Pruning as Regularization: Sensitivity-Aware One-Shot Pruning in ASR
This work addresses the problem of improving generalization and compression in ASR models by identifying architectural asymmetries for pruning, though it is incremental in applying sensitivity diagnostics to an existing model.
The paper reinterprets neural network pruning as an implicit regularizer for automatic speech recognition, showing that targeted pruning of specific components like decoder self-attention and last encoder layers in Whisper-small reduces word error rates by up to 2.38% absolute on LibriSpeech without fine-tuning.

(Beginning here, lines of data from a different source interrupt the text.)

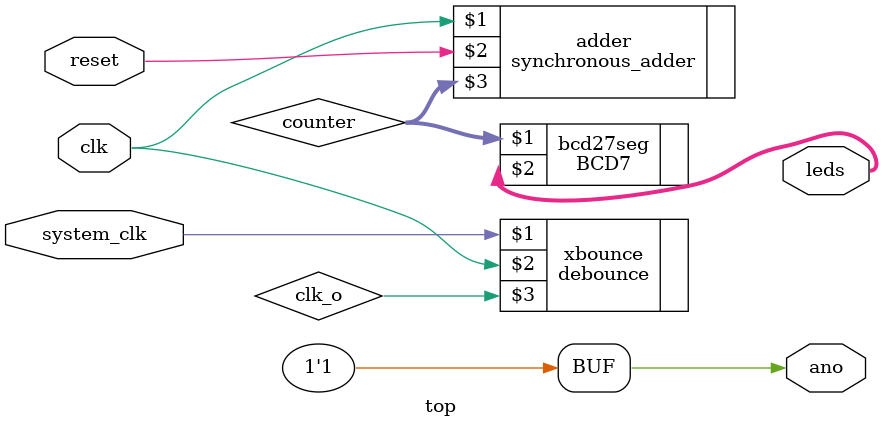
<source format=v>
/*具有异步复位控制的 4bits 二进制同步加法计数器*/
module top (leds,ano,system_clk,clk,reset);
    input system_clk; //产生系统时钟信号
    input clk; //产生时钟信号
    input reset; //产生复位信号
    output ano; //输出使能
    output[6:0] leds; //输出7段码

    wire[3:0] counter; //同步计数器（中间变量
    wire clk_o; //用户时钟（中间变量）
    wire[6:0] leds; //输出7段码

    assign ano = 1;

    synchronous_adder adder(clk , reset , counter);//计数

    BCD7 bcd27seg (counter , leds); //显示数字转换为BCD7
    
    /*防止抖动，system_clk绑定到系统时钟P17 上，clk_i是用户自己的时钟，使用按键实现，使用防抖代码输出的clk_o作为防抖后的时钟使用*/
    debounce xbounce(system_clk , clk , clk_o); 
endmodule
</source>
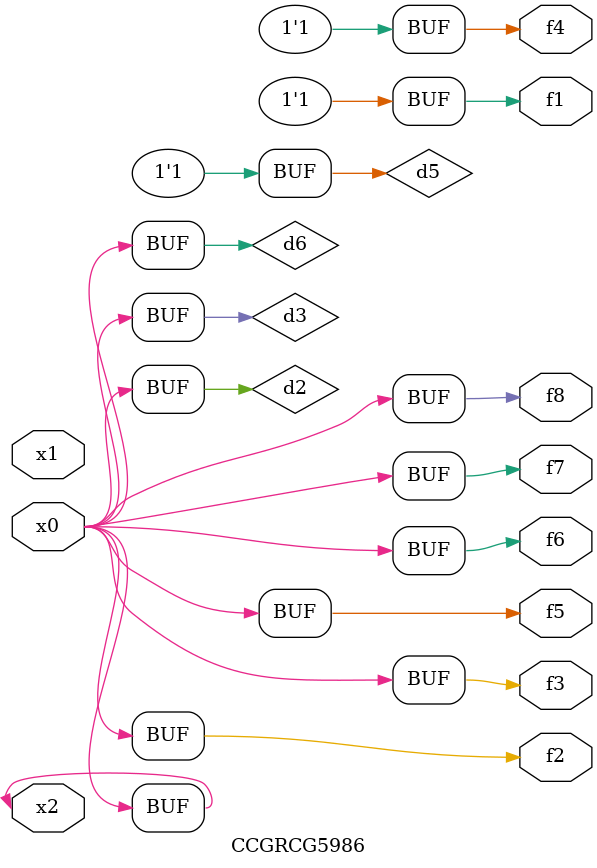
<source format=v>
module CCGRCG5986(
	input x0, x1, x2,
	output f1, f2, f3, f4, f5, f6, f7, f8
);

	wire d1, d2, d3, d4, d5, d6;

	xnor (d1, x2);
	buf (d2, x0, x2);
	and (d3, x0);
	xnor (d4, x1, x2);
	nand (d5, d1, d3);
	buf (d6, d2, d3);
	assign f1 = d5;
	assign f2 = d6;
	assign f3 = d6;
	assign f4 = d5;
	assign f5 = d6;
	assign f6 = d6;
	assign f7 = d6;
	assign f8 = d6;
endmodule

</source>
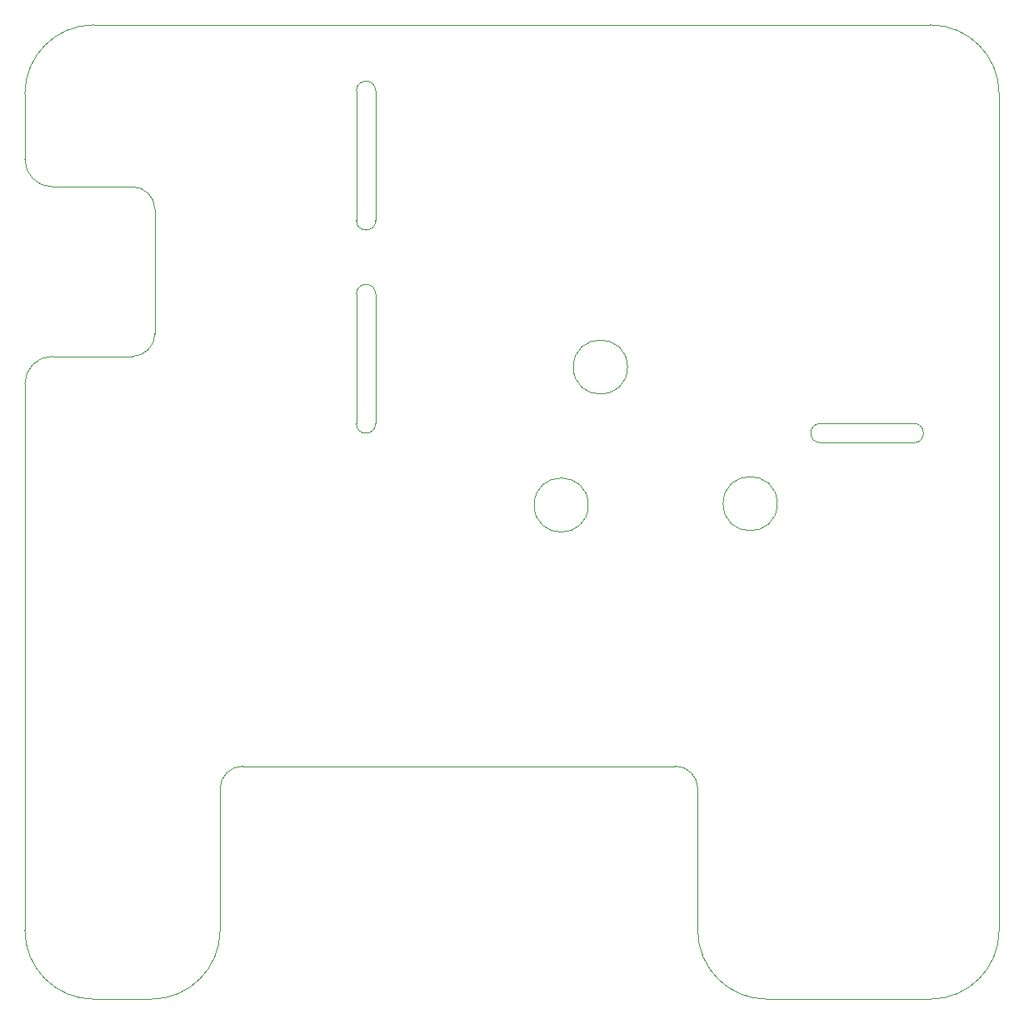
<source format=gbr>
G04 #@! TF.GenerationSoftware,KiCad,Pcbnew,7.0.7+dfsg-1*
G04 #@! TF.CreationDate,2024-09-28T12:18:31+02:00*
G04 #@! TF.ProjectId,evo-cube-sensor,65766f2d-6375-4626-952d-73656e736f72,rev?*
G04 #@! TF.SameCoordinates,Original*
G04 #@! TF.FileFunction,Other,User*
%FSLAX46Y46*%
G04 Gerber Fmt 4.6, Leading zero omitted, Abs format (unit mm)*
G04 Created by KiCad (PCBNEW 7.0.7+dfsg-1) date 2024-09-28 12:18:31*
%MOMM*%
%LPD*%
G01*
G04 APERTURE LIST*
%ADD10C,0.050000*%
G04 #@! TA.AperFunction,Profile*
%ADD11C,0.100000*%
G04 #@! TD*
G04 APERTURE END LIST*
D10*
X94901200Y-67340800D02*
G75*
G03*
X94901200Y-67340800I-2750000J0D01*
G01*
X110115800Y-81223800D02*
G75*
G03*
X110115800Y-81223800I-2750000J0D01*
G01*
X90913400Y-81362113D02*
G75*
G03*
X90913400Y-81362113I-2750000J0D01*
G01*
D11*
X114503200Y-73075800D02*
X124002800Y-73075800D01*
X125664200Y-131569200D02*
G75*
G03*
X132664200Y-124569200I0J7000000D01*
G01*
X46500453Y-131569203D02*
G75*
G03*
X53500453Y-124569200I-3J7000003D01*
G01*
X33670200Y-46233544D02*
X33664200Y-39569200D01*
X33664200Y-124569200D02*
G75*
G03*
X40664200Y-131569200I7000000J0D01*
G01*
X67348843Y-73089243D02*
G75*
G03*
X69303157Y-73089243I977157J0D01*
G01*
X55786453Y-107899153D02*
G75*
G03*
X53500453Y-110185200I47J-2286047D01*
G01*
X125664200Y-32569200D02*
X40664200Y-32569200D01*
X99756200Y-107899200D02*
X55786453Y-107899200D01*
X102042200Y-110185200D02*
G75*
G03*
X99756200Y-107899200I-2286000J0D01*
G01*
X46878200Y-51313544D02*
X46878200Y-63957200D01*
X53500453Y-110185200D02*
X53500453Y-124569200D01*
X46878156Y-51313544D02*
G75*
G03*
X44592200Y-49027544I-2285956J44D01*
G01*
X69303157Y-59918600D02*
G75*
G03*
X67348843Y-59918600I-977157J0D01*
G01*
X44592200Y-66243200D02*
X36464200Y-66243200D01*
X44592200Y-66243200D02*
G75*
G03*
X46878200Y-63957200I0J2286000D01*
G01*
X44592200Y-49027544D02*
X36464200Y-49027544D01*
X102042200Y-110185200D02*
X102042200Y-124569200D01*
X36464200Y-66243200D02*
G75*
G03*
X33670200Y-69037200I0J-2794000D01*
G01*
X114503200Y-73075886D02*
G75*
G03*
X114503200Y-75030114I0J-977114D01*
G01*
X109042200Y-131569200D02*
X125664200Y-131569200D01*
X124002800Y-75030114D02*
X114503200Y-75030114D01*
X67348843Y-73089243D02*
X67348843Y-59918600D01*
X67348843Y-52439043D02*
G75*
G03*
X69303157Y-52439043I977157J0D01*
G01*
X69303157Y-39268400D02*
X69303157Y-52439043D01*
X33670200Y-69037200D02*
X33670200Y-124569200D01*
X124002800Y-75030200D02*
G75*
G03*
X124002800Y-73075800I0J977200D01*
G01*
X40664200Y-32569200D02*
G75*
G03*
X33664200Y-39569200I0J-7000000D01*
G01*
X67348843Y-39268400D02*
X67348843Y-52439043D01*
X69303157Y-59918600D02*
X69303157Y-73089243D01*
X132664200Y-39569200D02*
G75*
G03*
X125664200Y-32569200I-7000000J0D01*
G01*
X33670156Y-46233544D02*
G75*
G03*
X36464200Y-49027544I2794044J44D01*
G01*
X69303157Y-39268400D02*
G75*
G03*
X67348843Y-39268400I-977157J0D01*
G01*
X40664200Y-131569200D02*
X46500453Y-131569200D01*
X102042200Y-124569200D02*
G75*
G03*
X109042200Y-131569200I7000000J0D01*
G01*
X132664200Y-124569200D02*
X132664200Y-39569200D01*
M02*

</source>
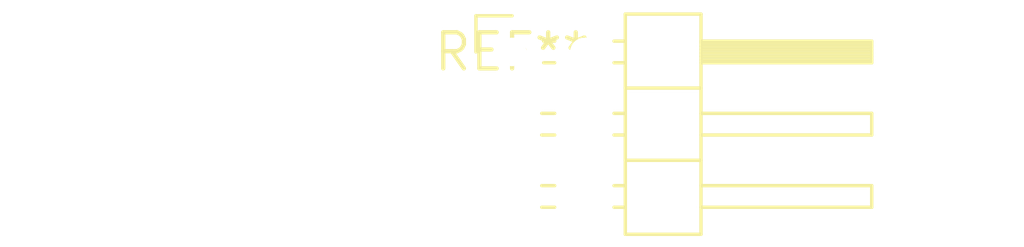
<source format=kicad_pcb>
(kicad_pcb (version 20240108) (generator pcbnew)

  (general
    (thickness 1.6)
  )

  (paper "A4")
  (layers
    (0 "F.Cu" signal)
    (31 "B.Cu" signal)
    (32 "B.Adhes" user "B.Adhesive")
    (33 "F.Adhes" user "F.Adhesive")
    (34 "B.Paste" user)
    (35 "F.Paste" user)
    (36 "B.SilkS" user "B.Silkscreen")
    (37 "F.SilkS" user "F.Silkscreen")
    (38 "B.Mask" user)
    (39 "F.Mask" user)
    (40 "Dwgs.User" user "User.Drawings")
    (41 "Cmts.User" user "User.Comments")
    (42 "Eco1.User" user "User.Eco1")
    (43 "Eco2.User" user "User.Eco2")
    (44 "Edge.Cuts" user)
    (45 "Margin" user)
    (46 "B.CrtYd" user "B.Courtyard")
    (47 "F.CrtYd" user "F.Courtyard")
    (48 "B.Fab" user)
    (49 "F.Fab" user)
    (50 "User.1" user)
    (51 "User.2" user)
    (52 "User.3" user)
    (53 "User.4" user)
    (54 "User.5" user)
    (55 "User.6" user)
    (56 "User.7" user)
    (57 "User.8" user)
    (58 "User.9" user)
  )

  (setup
    (pad_to_mask_clearance 0)
    (pcbplotparams
      (layerselection 0x00010fc_ffffffff)
      (plot_on_all_layers_selection 0x0000000_00000000)
      (disableapertmacros false)
      (usegerberextensions false)
      (usegerberattributes false)
      (usegerberadvancedattributes false)
      (creategerberjobfile false)
      (dashed_line_dash_ratio 12.000000)
      (dashed_line_gap_ratio 3.000000)
      (svgprecision 4)
      (plotframeref false)
      (viasonmask false)
      (mode 1)
      (useauxorigin false)
      (hpglpennumber 1)
      (hpglpenspeed 20)
      (hpglpendiameter 15.000000)
      (dxfpolygonmode false)
      (dxfimperialunits false)
      (dxfusepcbnewfont false)
      (psnegative false)
      (psa4output false)
      (plotreference false)
      (plotvalue false)
      (plotinvisibletext false)
      (sketchpadsonfab false)
      (subtractmaskfromsilk false)
      (outputformat 1)
      (mirror false)
      (drillshape 1)
      (scaleselection 1)
      (outputdirectory "")
    )
  )

  (net 0 "")

  (footprint "PinHeader_2x03_P2.54mm_Horizontal" (layer "F.Cu") (at 0 0))

)

</source>
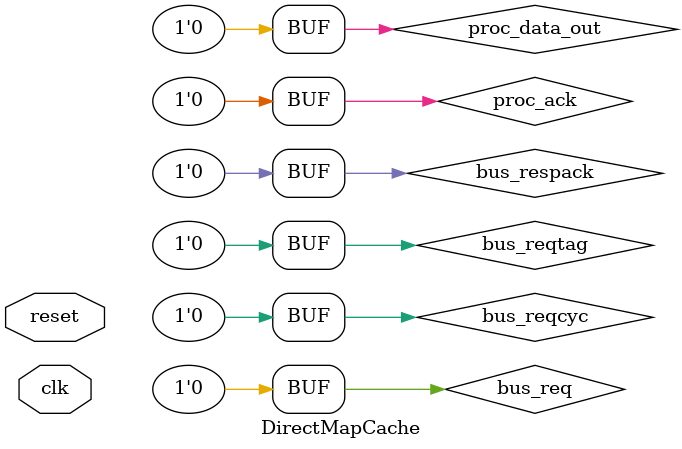
<source format=sv>
/**
 * A write-allocate, write-back direct-mapped cache
 */
module DirectMapCache
#(
  // bus parameters
  BUS_DATA_WIDTH = 64,
  BUS_TAG_WIDTH = 13,

  // cache parameters
  WORD_SIZE = 4,          // # bytes in a word
  LOG_WORDS_PER_LINE = 4, // log2 of # of words in a cache line
  ADDR_WIDTH = 64-6,      // input address width, does not include block-offset bits
  LOG_NUM_SETS = 10       // log2 of # of sets in the cache (= # index bits)
)
(
  // reset and clock
  input  reset,
         clk,

  // FIXME: Interface to connect to the processor

  // FIXME: Interface to connect to the bus
);

  // local parameters
  localparam WORDS_PER_LINE = 2**LOG_WORDS_PER_LINE;
  localparam WORD_SIZE_BITS = WORD_SIZE * 8;
  localparam NUM_SETS = 2**LOG_NUM_SETS;
  localparam LINE_SIZE = WORD_SIZE * WORDS_PER_LINE;
  localparam LINE_SIZE_BITS = LINE_SIZE * 8;

  // FIXME: instantiate separate SRAMs for state, tag and data
  // ...


  // FIXME: implement the cache logic
  always_comb begin
    // ...
  end
  always_ff @(posedge clk) begin
    if (reset) begin
      // reset logic: what happens on a reset
    end
    else begin
      // normal operation logic
    end
  end


  // FIXME: you should replace these with something meaningful
  assign proc_ack = 0;
  assign proc_data_out = 0;
  assign bus_req = 0;
  assign bus_reqtag = 0;
  assign bus_reqcyc = 0;
  assign bus_respack = 0;
endmodule
</source>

We challenge the conventional view of neural network pruning as solely a compression technique, demonstrating that one-shot magnitude pruning serves as a powerful implicit regularizer for ASR. Using Whisper-small, we combine gradient- and Fisher-based sensitivity diagnostics with targeted, component-wise pruning. This reveals architectural asymmetries: decoder FFNs are pruning-fragile, whereas decoder self-attention and the last encoder layers contain redundancy that, when removed, improves generalization. Without fine-tuning, pruning 50% of decoder self-attention reduces WER by 2.38% absolute (20.44% relative) on LibriSpeech test-other; pruning the last four encoder layers at 50% instead yields a 1.72% absolute (14.8% relative) improvement. Gains persisted on Common Voice and TED-LIUM datasets. Beyond regularization benefits, our sensitivity-aware approach enables more aggressive one-shot compression. At 40% sparsity, where established global pruning approaches catastrophically fail, our method preserves near-baseline accuracy. This positions pruning as a first-class architectural design tool: knowing where to prune is as important as how much to prune.